▶ [Your assignment] Convert every line of the records into a Markdown table with a Row column for the row number and a Line column for the line itself, leaving out blank lines.

▶ [Data shown]
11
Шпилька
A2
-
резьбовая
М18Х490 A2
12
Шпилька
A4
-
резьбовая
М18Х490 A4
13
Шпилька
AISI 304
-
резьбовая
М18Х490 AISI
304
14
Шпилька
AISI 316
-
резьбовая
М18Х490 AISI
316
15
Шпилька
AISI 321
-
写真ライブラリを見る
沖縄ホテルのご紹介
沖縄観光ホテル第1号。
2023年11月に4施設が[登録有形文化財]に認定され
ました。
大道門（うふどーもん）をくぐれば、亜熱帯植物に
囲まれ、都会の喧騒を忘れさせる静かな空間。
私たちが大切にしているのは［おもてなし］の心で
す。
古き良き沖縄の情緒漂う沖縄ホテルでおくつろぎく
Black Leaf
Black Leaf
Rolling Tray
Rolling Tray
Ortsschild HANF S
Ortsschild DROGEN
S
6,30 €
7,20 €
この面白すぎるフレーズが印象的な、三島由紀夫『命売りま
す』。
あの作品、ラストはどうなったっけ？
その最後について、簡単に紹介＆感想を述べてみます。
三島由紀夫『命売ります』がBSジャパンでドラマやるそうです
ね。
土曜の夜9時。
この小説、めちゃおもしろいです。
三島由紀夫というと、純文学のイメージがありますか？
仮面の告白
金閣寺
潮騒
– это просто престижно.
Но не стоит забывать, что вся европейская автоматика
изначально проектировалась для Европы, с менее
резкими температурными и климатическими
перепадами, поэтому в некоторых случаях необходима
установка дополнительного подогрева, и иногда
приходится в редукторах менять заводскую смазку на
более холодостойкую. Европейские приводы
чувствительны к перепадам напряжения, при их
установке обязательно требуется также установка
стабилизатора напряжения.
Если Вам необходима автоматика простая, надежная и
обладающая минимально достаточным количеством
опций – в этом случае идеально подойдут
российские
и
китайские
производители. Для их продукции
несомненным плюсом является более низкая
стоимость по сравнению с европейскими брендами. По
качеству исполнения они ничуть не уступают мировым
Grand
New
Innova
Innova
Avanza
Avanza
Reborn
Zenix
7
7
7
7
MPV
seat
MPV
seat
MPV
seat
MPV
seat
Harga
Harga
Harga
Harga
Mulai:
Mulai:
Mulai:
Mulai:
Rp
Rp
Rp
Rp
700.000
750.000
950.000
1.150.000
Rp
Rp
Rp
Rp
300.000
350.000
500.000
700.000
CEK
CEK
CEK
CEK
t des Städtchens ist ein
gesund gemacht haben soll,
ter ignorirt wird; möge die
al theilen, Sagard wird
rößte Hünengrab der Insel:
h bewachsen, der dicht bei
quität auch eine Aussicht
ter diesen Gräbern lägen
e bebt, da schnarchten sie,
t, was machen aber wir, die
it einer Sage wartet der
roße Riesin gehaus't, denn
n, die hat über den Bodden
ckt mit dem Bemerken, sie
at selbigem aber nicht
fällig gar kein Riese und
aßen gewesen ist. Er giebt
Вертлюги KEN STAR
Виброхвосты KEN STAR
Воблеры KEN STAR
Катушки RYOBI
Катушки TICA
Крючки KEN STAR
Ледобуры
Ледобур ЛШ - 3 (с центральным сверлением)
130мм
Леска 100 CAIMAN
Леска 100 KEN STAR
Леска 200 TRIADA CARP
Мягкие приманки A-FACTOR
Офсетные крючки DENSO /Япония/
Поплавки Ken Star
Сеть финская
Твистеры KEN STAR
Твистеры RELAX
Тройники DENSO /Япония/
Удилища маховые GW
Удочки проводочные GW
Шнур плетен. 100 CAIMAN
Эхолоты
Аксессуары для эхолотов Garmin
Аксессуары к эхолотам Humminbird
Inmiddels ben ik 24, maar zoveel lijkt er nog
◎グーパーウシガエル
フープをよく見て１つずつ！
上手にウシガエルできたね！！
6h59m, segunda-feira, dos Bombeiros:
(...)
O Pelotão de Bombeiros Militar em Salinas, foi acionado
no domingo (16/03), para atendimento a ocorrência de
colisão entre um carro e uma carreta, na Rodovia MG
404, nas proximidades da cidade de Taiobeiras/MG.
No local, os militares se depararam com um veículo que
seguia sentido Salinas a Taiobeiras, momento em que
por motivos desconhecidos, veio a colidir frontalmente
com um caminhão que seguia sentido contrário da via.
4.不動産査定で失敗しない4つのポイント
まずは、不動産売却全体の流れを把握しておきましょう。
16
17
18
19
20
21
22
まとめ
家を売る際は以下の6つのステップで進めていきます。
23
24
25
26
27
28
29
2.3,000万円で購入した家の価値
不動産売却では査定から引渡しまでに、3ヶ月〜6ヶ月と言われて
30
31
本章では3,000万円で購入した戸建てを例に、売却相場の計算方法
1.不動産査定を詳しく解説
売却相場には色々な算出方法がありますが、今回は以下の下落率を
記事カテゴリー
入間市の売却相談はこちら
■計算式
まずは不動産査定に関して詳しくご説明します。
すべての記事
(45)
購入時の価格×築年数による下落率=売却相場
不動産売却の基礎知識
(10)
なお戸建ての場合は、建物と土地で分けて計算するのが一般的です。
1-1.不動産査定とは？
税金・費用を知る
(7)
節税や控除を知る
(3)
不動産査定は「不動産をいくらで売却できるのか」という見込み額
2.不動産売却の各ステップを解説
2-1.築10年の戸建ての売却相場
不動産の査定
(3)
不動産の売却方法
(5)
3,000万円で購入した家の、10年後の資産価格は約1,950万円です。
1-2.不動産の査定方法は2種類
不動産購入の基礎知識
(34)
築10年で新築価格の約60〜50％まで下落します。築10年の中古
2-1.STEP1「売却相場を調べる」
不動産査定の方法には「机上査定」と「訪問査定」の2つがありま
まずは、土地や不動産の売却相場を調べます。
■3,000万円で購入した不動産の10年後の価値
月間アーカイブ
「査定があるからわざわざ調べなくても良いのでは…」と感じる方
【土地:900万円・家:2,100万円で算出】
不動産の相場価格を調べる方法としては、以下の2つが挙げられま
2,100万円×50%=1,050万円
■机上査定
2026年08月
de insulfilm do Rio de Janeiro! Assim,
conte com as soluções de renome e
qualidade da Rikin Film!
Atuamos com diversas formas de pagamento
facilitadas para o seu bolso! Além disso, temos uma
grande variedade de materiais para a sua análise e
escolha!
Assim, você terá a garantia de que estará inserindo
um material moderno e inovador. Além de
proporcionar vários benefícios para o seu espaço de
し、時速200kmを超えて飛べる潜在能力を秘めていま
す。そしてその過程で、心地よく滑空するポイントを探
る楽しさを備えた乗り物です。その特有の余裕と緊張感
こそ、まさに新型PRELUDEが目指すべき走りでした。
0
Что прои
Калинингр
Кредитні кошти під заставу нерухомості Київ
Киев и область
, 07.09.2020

▶ [Your response]
| Row | Line |
|---|---|
| 1 | 11 |
| 2 | Шпилька |
| 3 | A2 |
| 4 | - |
| 5 | резьбовая |
| 6 | М18Х490 A2 |
| 7 | 12 |
| 8 | Шпилька |
| 9 | A4 |
| 10 | - |
| 11 | резьбовая |
| 12 | М18Х490 A4 |
| 13 | 13 |
| 14 | Шпилька |
| 15 | AISI 304 |
| 16 | - |
| 17 | резьбовая |
| 18 | М18Х490 AISI |
| 19 | 304 |
| 20 | 14 |
| 21 | Шпилька |
| 22 | AISI 316 |
| 23 | - |
| 24 | резьбовая |
| 25 | М18Х490 AISI |
| 26 | 316 |
| 27 | 15 |
| 28 | Шпилька |
| 29 | AISI 321 |
| 30 | - |
| 31 | 写真ライブラリを見る |
| 32 | 沖縄ホテルのご紹介 |
| 33 | 沖縄観光ホテル第1号。 |
| 34 | 2023年11月に4施設が[登録有形文化財]に認定され |
| 35 | ました。 |
| 36 | 大道門（うふどーもん）をくぐれば、亜熱帯植物に |
| 37 | 囲まれ、都会の喧騒を忘れさせる静かな空間。 |
| 38 | 私たちが大切にしているのは［おもてなし］の心で |
| 39 | す。 |
| 40 | 古き良き沖縄の情緒漂う沖縄ホテルでおくつろぎく |
| 41 | Black Leaf |
| 42 | Black Leaf |
| 43 | Rolling Tray |
| 44 | Rolling Tray |
| 45 | Ortsschild HANF S |
| 46 | Ortsschild DROGEN |
| 47 | S |
| 48 | 6,30 € |
| 49 | 7,20 € |
| 50 | この面白すぎるフレーズが印象的な、三島由紀夫『命売りま |
| 51 | す』。 |
| 52 | あの作品、ラストはどうなったっけ？ |
| 53 | その最後について、簡単に紹介＆感想を述べてみます。 |
| 54 | 三島由紀夫『命売ります』がBSジャパンでドラマやるそうです |
| 55 | ね。 |
| 56 | 土曜の夜9時。 |
| 57 | この小説、めちゃおもしろいです。 |
| 58 | 三島由紀夫というと、純文学のイメージがありますか？ |
| 59 | 仮面の告白 |
| 60 | 金閣寺 |
| 61 | 潮騒 |
| 62 | – это просто престижно. |
| 63 | Но не стоит забывать, что вся европейская автоматика |
| 64 | изначально проектировалась для Европы, с менее |
| 65 | резкими температурными и климатическими |
| 66 | перепадами, поэтому в некоторых случаях необходима |
| 67 | установка дополнительного подогрева, и иногда |
| 68 | приходится в редукторах менять заводскую смазку на |
| 69 | более холодостойкую. Европейские приводы |
| 70 | чувствительны к перепадам напряжения, при их |
| 71 | установке обязательно требуется также установка |
| 72 | стабилизатора напряжения. |
| 73 | Если Вам необходима автоматика простая, надежная и |
| 74 | обладающая минимально достаточным количеством |
| 75 | опций – в этом случае идеально подойдут |
| 76 | российские |
| 77 | и |
| 78 | китайские |
| 79 | производители. Для их продукции |
| 80 | несомненным плюсом является более низкая |
| 81 | стоимость по сравнению с европейскими брендами. По |
| 82 | качеству исполнения они ничуть не уступают мировым |
| 83 | Grand |
| 84 | New |
| 85 | Innova |
| 86 | Innova |
| 87 | Avanza |
| 88 | Avanza |
| 89 | Reborn |
| 90 | Zenix |
| 91 | 7 |
| 92 | 7 |
| 93 | 7 |
| 94 | 7 |
| 95 | MPV |
| 96 | seat |
| 97 | MPV |
| 98 | seat |
| 99 | MPV |
| 100 | seat |
| 101 | MPV |
| 102 | seat |
| 103 | Harga |
| 104 | Harga |
| 105 | Harga |
| 106 | Harga |
| 107 | Mulai: |
| 108 | Mulai: |
| 109 | Mulai: |
| 110 | Mulai: |
| 111 | Rp |
| 112 | Rp |
| 113 | Rp |
| 114 | Rp |
| 115 | 700.000 |
| 116 | 750.000 |
| 117 | 950.000 |
| 118 | 1.150.000 |
| 119 | Rp |
| 120 | Rp |
| 121 | Rp |
| 122 | Rp |
| 123 | 300.000 |
| 124 | 350.000 |
| 125 | 500.000 |
| 126 | 700.000 |
| 127 | CEK |
| 128 | CEK |
| 129 | CEK |
| 130 | CEK |
| 131 | t des Städtchens ist ein |
| 132 | gesund gemacht haben soll, |
| 133 | ter ignorirt wird; möge die |
| 134 | al theilen, Sagard wird |
| 135 | rößte Hünengrab der Insel: |
| 136 | h bewachsen, der dicht bei |
| 137 | quität auch eine Aussicht |
| 138 | ter diesen Gräbern lägen |
| 139 | e bebt, da schnarchten sie, |
| 140 | t, was machen aber wir, die |
| 141 | it einer Sage wartet der |
| 142 | roße Riesin gehaus't, denn |
| 143 | n, die hat über den Bodden |
| 144 | ckt mit dem Bemerken, sie |
| 145 | at selbigem aber nicht |
| 146 | fällig gar kein Riese und |
| 147 | aßen gewesen ist. Er giebt |
| 148 | Вертлюги KEN STAR |
| 149 | Виброхвосты KEN STAR |
| 150 | Воблеры KEN STAR |
| 151 | Катушки RYOBI |
| 152 | Катушки TICA |
| 153 | Крючки KEN STAR |
| 154 | Ледобуры |
| 155 | Ледобур ЛШ - 3 (с центральным сверлением) |
| 156 | 130мм |
| 157 | Леска 100 CAIMAN |
| 158 | Леска 100 KEN STAR |
| 159 | Леска 200 TRIADA CARP |
| 160 | Мягкие приманки A-FACTOR |
| 161 | Офсетные крючки DENSO /Япония/ |
| 162 | Поплавки Ken Star |
| 163 | Сеть финская |
| 164 | Твистеры KEN STAR |
| 165 | Твистеры RELAX |
| 166 | Тройники DENSO /Япония/ |
| 167 | Удилища маховые GW |
| 168 | Удочки проводочные GW |
| 169 | Шнур плетен. 100 CAIMAN |
| 170 | Эхолоты |
| 171 | Аксессуары для эхолотов Garmin |
| 172 | Аксессуары к эхолотам Humminbird |
| 173 | Inmiddels ben ik 24, maar zoveel lijkt er nog |
| 174 | ◎グーパーウシガエル |
| 175 | フープをよく見て１つずつ！ |
| 176 | 上手にウシガエルできたね！！ |
| 177 | 6h59m, segunda-feira, dos Bombeiros: |
| 178 | (...) |
| 179 | O Pelotão de Bombeiros Militar em Salinas, foi acionado |
| 180 | no domingo (16/03), para atendimento a ocorrência de |
| 181 | colisão entre um carro e uma carreta, na Rodovia MG |
| 182 | 404, nas proximidades da cidade de Taiobeiras/MG. |
| 183 | No local, os militares se depararam com um veículo que |
| 184 | seguia sentido Salinas a Taiobeiras, momento em que |
| 185 | por motivos desconhecidos, veio a colidir frontalmente |
| 186 | com um caminhão que seguia sentido contrário da via. |
| 187 | 4.不動産査定で失敗しない4つのポイント |
| 188 | まずは、不動産売却全体の流れを把握しておきましょう。 |
| 189 | 16 |
| 190 | 17 |
| 191 | 18 |
| 192 | 19 |
| 193 | 20 |
| 194 | 21 |
| 195 | 22 |
| 196 | まとめ |
| 197 | 家を売る際は以下の6つのステップで進めていきます。 |
| 198 | 23 |
| 199 | 24 |
| 200 | 25 |
| 201 | 26 |
| 202 | 27 |
| 203 | 28 |
| 204 | 29 |
| 205 | 2.3,000万円で購入した家の価値 |
| 206 | 不動産売却では査定から引渡しまでに、3ヶ月〜6ヶ月と言われて |
| 207 | 30 |
| 208 | 31 |
| 209 | 本章では3,000万円で購入した戸建てを例に、売却相場の計算方法 |
| 210 | 1.不動産査定を詳しく解説 |
| 211 | 売却相場には色々な算出方法がありますが、今回は以下の下落率を |
| 212 | 記事カテゴリー |
| 213 | 入間市の売却相談はこちら |
| 214 | ■計算式 |
| 215 | まずは不動産査定に関して詳しくご説明します。 |
| 216 | すべての記事 |
| 217 | (45) |
| 218 | 購入時の価格×築年数による下落率=売却相場 |
| 219 | 不動産売却の基礎知識 |
| 220 | (10) |
| 221 | なお戸建ての場合は、建物と土地で分けて計算するのが一般的です。 |
| 222 | 1-1.不動産査定とは？ |
| 223 | 税金・費用を知る |
| 224 | (7) |
| 225 | 節税や控除を知る |
| 226 | (3) |
| 227 | 不動産査定は「不動産をいくらで売却できるのか」という見込み額 |
| 228 | 2.不動産売却の各ステップを解説 |
| 229 | 2-1.築10年の戸建ての売却相場 |
| 230 | 不動産の査定 |
| 231 | (3) |
| 232 | 不動産の売却方法 |
| 233 | (5) |
| 234 | 3,000万円で購入した家の、10年後の資産価格は約1,950万円です。 |
| 235 | 1-2.不動産の査定方法は2種類 |
| 236 | 不動産購入の基礎知識 |
| 237 | (34) |
| 238 | 築10年で新築価格の約60〜50％まで下落します。築10年の中古 |
| 239 | 2-1.STEP1「売却相場を調べる」 |
| 240 | 不動産査定の方法には「机上査定」と「訪問査定」の2つがありま |
| 241 | まずは、土地や不動産の売却相場を調べます。 |
| 242 | ■3,000万円で購入した不動産の10年後の価値 |
| 243 | 月間アーカイブ |
| 244 | 「査定があるからわざわざ調べなくても良いのでは…」と感じる方 |
| 245 | 【土地:900万円・家:2,100万円で算出】 |
| 246 | 不動産の相場価格を調べる方法としては、以下の2つが挙げられま |
| 247 | 2,100万円×50%=1,050万円 |
| 248 | ■机上査定 |
| 249 | 2026年08月 |
| 250 | de insulfilm do Rio de Janeiro! Assim, |
| 251 | conte com as soluções de renome e |
| 252 | qualidade da Rikin Film! |
| 253 | Atuamos com diversas formas de pagamento |
| 254 | facilitadas para o seu bolso! Além disso, temos uma |
| 255 | grande variedade de materiais para a sua análise e |
| 256 | escolha! |
| 257 | Assim, você terá a garantia de que estará inserindo |
| 258 | um material moderno e inovador. Além de |
| 259 | proporcionar vários benefícios para o seu espaço de |
| 260 | し、時速200kmを超えて飛べる潜在能力を秘めていま |
| 261 | す。そしてその過程で、心地よく滑空するポイントを探 |
| 262 | る楽しさを備えた乗り物です。その特有の余裕と緊張感 |
| 263 | こそ、まさに新型PRELUDEが目指すべき走りでした。 |
| 264 | 0 |
| 265 | Что прои |
| 266 | Калинингр |
| 267 | Кредитні кошти під заставу нерухомості Київ |
| 268 | Киев и область |
| 269 | , 07.09.2020 |